_Directions for this task_:
In the material below, find every line with "ffffff" and pull it out.
* * *
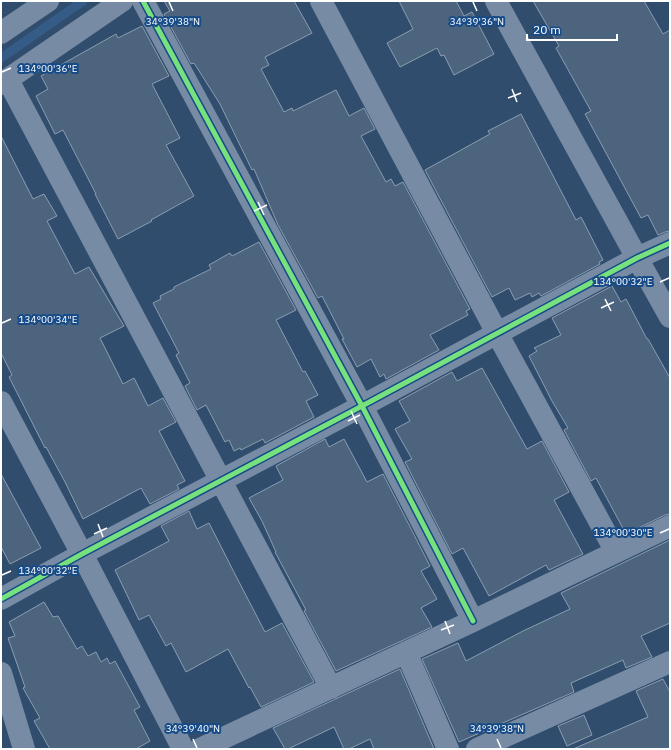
<svg xmlns="http://www.w3.org/2000/svg" width="671" height="750" font-family="'IBM Plex Sans',sans-serif">
  <rect width="100%" height="100%" fill="#304d6e"/>
  <g fill="none" stroke-linecap="round" stroke-linejoin="round">
    <!-- stream -->
    <path stroke="#355c87" stroke-width="9" d="M 1,58 L 83,1"/>
  </g>
  <!-- building -->
  <path fill="#4c647e" stroke="#8b9db1" d="M 164,1 L 294,1 L 312,33 L 265,57 L 269,65 L 261,69 L 284,112 L 292,108 L 293,111 L 336,90 L 349,116 L 364,108 L 375,129 L 361,136 L 386,182 L 391,179 L 395,186 L 403,182 L 470,309 L 466,311 L 468,315 L 430,335 L 439,350 L 386,379 L 384,374 L 380,377 L 371,359 L 357,367 L 342,339 L 344,339 L 322,296 L 318,298 L 278,225 L 254,169 L 252,170 L 220,104 L 194,63 L 191,64 L 164,14 L 170,11 Z
    M 399,1 L 456,1 L 464,16 L 472,12 L 494,54 L 454,75 L 444,55 L 441,56 L 437,48 L 400,67 L 387,43 L 413,29 Z
    M 533,1 L 644,1 L 663,34 L 670,30 L 670,231 L 665,232 L 658,235 L 648,215 L 641,218 L 585,114 L 591,111 L 556,48 L 559,46 Z
    M 142,26 L 169,76 L 152,84 L 180,138 L 166,145 L 194,196 L 151,220 L 152,221 L 118,239 L 95,194 L 96,194 L 63,130 L 55,134 L 36,96 L 48,89 L 41,76 L 116,34 L 118,38 Z
    M 521,114 L 576,220 L 581,217 L 603,260 L 599,262 L 600,264 L 541,296 L 539,293 L 532,297 L 530,293 L 515,300 L 509,288 L 492,297 L 425,170 L 490,134 L 488,131 Z
    M 1,136 L 33,199 L 44,194 L 57,216 L 47,221 L 75,274 L 89,267 L 124,326 L 100,338 L 123,384 L 134,378 L 148,406 L 163,398 L 176,422 L 159,431 L 185,481 L 177,485 L 179,489 L 150,504 L 141,488 L 83,519 L 65,482 L 46,447 L 45,448 L 9,377 L 12,375 L 1,353 Z
    M 259,242 L 296,310 L 276,320 L 303,372 L 305,371 L 318,395 L 306,401 L 314,417 L 265,443 L 263,439 L 241,450 L 240,448 L 234,451 L 229,440 L 225,442 L 206,405 L 197,410 L 185,386 L 190,383 L 176,355 L 179,353 L 153,303 L 161,299 L 160,296 L 174,289 L 174,287 L 211,269 L 209,265 L 230,253 L 232,256 Z
    M 612,286 L 621,302 L 626,299 L 647,339 L 648,339 L 670,378 L 670,514 L 665,515 L 626,534 L 596,478 L 591,481 L 564,430 L 568,428 L 552,401 L 529,356 L 537,351 L 534,348 L 561,335 L 552,318 Z
    M 482,368 L 527,449 L 542,441 L 569,492 L 554,500 L 583,554 L 549,570 L 546,565 L 489,596 L 463,548 L 452,554 L 405,462 L 412,459 L 395,429 L 410,421 L 399,401 L 452,372 L 457,381 Z
    M 325,439 L 329,447 L 344,439 L 367,482 L 383,474 L 430,566 L 421,571 L 437,599 L 421,608 L 432,627 L 336,671 L 304,611 L 306,610 L 275,552 L 276,552 L 262,521 L 249,498 L 283,480 L 276,466 Z
    M 1,474 L 41,548 L 10,564 L 1,547 Z
    M 189,511 L 197,529 L 209,523 L 239,582 L 265,632 L 282,623 L 314,682 L 261,707 L 250,687 L 249,688 L 228,649 L 186,672 L 171,643 L 166,646 L 149,615 L 139,620 L 115,570 L 169,541 L 161,526 Z
    M 670,540 L 670,623 L 641,636 L 652,657 L 626,668 L 623,660 L 571,683 L 574,692 L 459,742 L 422,659 L 458,643 L 466,661 L 523,631 L 570,609 L 561,593 Z
    M 44,602 L 53,617 L 58,616 L 77,649 L 82,646 L 88,656 L 96,652 L 101,662 L 107,658 L 110,664 L 115,661 L 140,707 L 134,710 L 150,741 L 136,749 L 50,749 L 34,721 L 40,718 L 23,688 L 25,687 L 8,638 L 15,636 L 9,622 Z
    M 400,669 L 434,749 L 374,749 L 370,739 L 349,749 L 344,749 L 334,727 L 288,749 L 285,749 L 273,728 Z
    M 663,679 L 670,692 L 670,749 L 573,749 L 648,717 L 636,691 Z
    M 584,715 L 592,735 L 567,746 L 558,726 Z"/>
  <g fill="none" stroke-linecap="round" stroke-linejoin="round">
    <!-- minor -->
    <path stroke="#778ca4" stroke-width="22" d="M 143,1 L 362,406 L 473,621
      M 321,1 L 497,333 L 616,552
      M 496,1 L 637,258 L 670,317
      M 1,33 L 48,1
      M 8,80 L 331,688
      M 1,84 L 122,1
      M 1,402 L 82,554 L 183,749
      M 1,599 L 82,554 L 362,406 L 637,258 L 670,243
      M 406,652 L 448,749
      M 1,673 L 24,749
      M 200,749 L 473,621 L 670,526
      M 477,749 L 670,662"/>
    <defs>
      <path id="cycleway" d="M 143,1 L 362,406 L 473,621
        M 1,599 L 82,554 L 362,406 L 637,258 L 670,243"/>
    </defs>
    <!-- cycleway casing -->
    <use href="#cycleway" stroke="#164b88" stroke-width="8"/>
    <!-- cycleway -->
    <use href="#cycleway" stroke="#77e17e" stroke-width="5"/>
  </g>
  <!-- ticks -->
  <path fill="none" stroke="#fff" stroke-width="1.5" d="M 169,2 L 173,11M 473,2 L 477,11M 2,72 L 11,68M 512,89 L 517,102M 508,98 L 521,93M 258,202 L 264,215M 254,211 L 267,205M 660,282 L 669,278M 605,299 L 611,311M 601,308 L 614,302M 2,323 L 11,319M 351,411 L 357,424M 348,421 L 360,415M 98,524 L 103,537M 660,533 L 669,529M 94,534 L 107,528M 2,575 L 11,571M 445,621 L 450,634M 441,630 L 454,625M 193,739 L 197,748M 497,739 L 501,748"/>
  <g font-size="10" text-anchor="middle" fill="#fff" stroke="#164b88" stroke-width="4" stroke-linejoin="round" paint-order="stroke">
    <text x="173" y="25">34°39'38"N</text>
    <text x="477" y="25">34°39'36"N</text>
    <text x="48" y="72">134°00'36"E</text>
    <text x="623" y="285">134°00'32"E</text>
    <text x="48" y="323">134°00'34"E</text>
    <text x="623" y="536">134°00'30"E</text>
    <text x="48" y="574">134°00'32"E</text>
    <text x="193" y="732">34°39'40"N</text>
    <text x="497" y="732">34°39'38"N</text>
  </g>
  <!-- border -->
  <rect width="671" height="750" fill="none" stroke="#ffffff" stroke-width="4"/>
  <!-- scale -->
  <path d="M527 34v6h90v-6" fill="none" stroke="#ffffff" stroke-width="2"/>
  <text x="533" y="34" font-size="12" fill="#ffffff" stroke="#164b88" stroke-width="3" paint-order="stroke">20 m</text>
</svg>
* * *
_Task result_:
  <rect width="671" height="750" fill="none" stroke="#ffffff" stroke-width="4"/>
  <path d="M527 34v6h90v-6" fill="none" stroke="#ffffff" stroke-width="2"/>
  <text x="533" y="34" font-size="12" fill="#ffffff" stroke="#164b88" stroke-width="3" paint-order="stroke">20 m</text>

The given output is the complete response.